### Try it
Where a line in the entries below contains the word "none", count it. Return the total alone.

### Dataset entries
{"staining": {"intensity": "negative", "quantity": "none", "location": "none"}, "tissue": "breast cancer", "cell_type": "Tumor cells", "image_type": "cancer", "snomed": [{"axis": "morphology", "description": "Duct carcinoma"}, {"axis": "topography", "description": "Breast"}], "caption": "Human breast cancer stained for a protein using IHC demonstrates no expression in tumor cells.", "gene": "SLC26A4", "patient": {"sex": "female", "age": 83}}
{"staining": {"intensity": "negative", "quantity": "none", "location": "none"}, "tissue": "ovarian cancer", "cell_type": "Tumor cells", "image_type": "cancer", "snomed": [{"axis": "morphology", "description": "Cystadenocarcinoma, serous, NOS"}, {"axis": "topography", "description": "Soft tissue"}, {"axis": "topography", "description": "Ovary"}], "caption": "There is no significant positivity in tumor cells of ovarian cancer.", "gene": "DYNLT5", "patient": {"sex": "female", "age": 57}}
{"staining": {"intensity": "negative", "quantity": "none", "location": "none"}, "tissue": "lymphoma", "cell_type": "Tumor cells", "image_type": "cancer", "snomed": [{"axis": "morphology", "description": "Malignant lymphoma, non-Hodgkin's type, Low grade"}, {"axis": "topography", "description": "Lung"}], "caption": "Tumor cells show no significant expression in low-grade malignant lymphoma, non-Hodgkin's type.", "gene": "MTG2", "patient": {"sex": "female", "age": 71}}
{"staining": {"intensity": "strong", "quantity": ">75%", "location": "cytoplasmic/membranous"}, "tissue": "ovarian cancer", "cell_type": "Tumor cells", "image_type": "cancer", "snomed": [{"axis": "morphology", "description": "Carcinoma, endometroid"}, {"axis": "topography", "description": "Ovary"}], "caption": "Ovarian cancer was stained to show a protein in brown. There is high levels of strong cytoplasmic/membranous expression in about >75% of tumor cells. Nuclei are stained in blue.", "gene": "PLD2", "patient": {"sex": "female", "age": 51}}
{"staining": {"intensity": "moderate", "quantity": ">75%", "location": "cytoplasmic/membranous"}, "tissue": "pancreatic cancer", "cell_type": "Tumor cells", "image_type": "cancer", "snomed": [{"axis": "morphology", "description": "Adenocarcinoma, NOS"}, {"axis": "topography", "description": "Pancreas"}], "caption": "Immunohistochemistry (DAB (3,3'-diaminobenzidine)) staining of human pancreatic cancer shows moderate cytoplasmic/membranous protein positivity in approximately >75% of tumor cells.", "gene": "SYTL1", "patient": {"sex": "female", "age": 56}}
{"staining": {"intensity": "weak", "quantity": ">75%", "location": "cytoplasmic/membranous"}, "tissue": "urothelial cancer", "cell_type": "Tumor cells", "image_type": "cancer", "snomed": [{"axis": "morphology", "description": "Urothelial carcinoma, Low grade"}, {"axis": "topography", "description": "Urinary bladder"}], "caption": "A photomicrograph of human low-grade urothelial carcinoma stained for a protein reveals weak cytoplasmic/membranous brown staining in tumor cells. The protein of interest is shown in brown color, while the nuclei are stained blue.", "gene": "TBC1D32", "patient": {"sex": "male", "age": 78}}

### Written response
3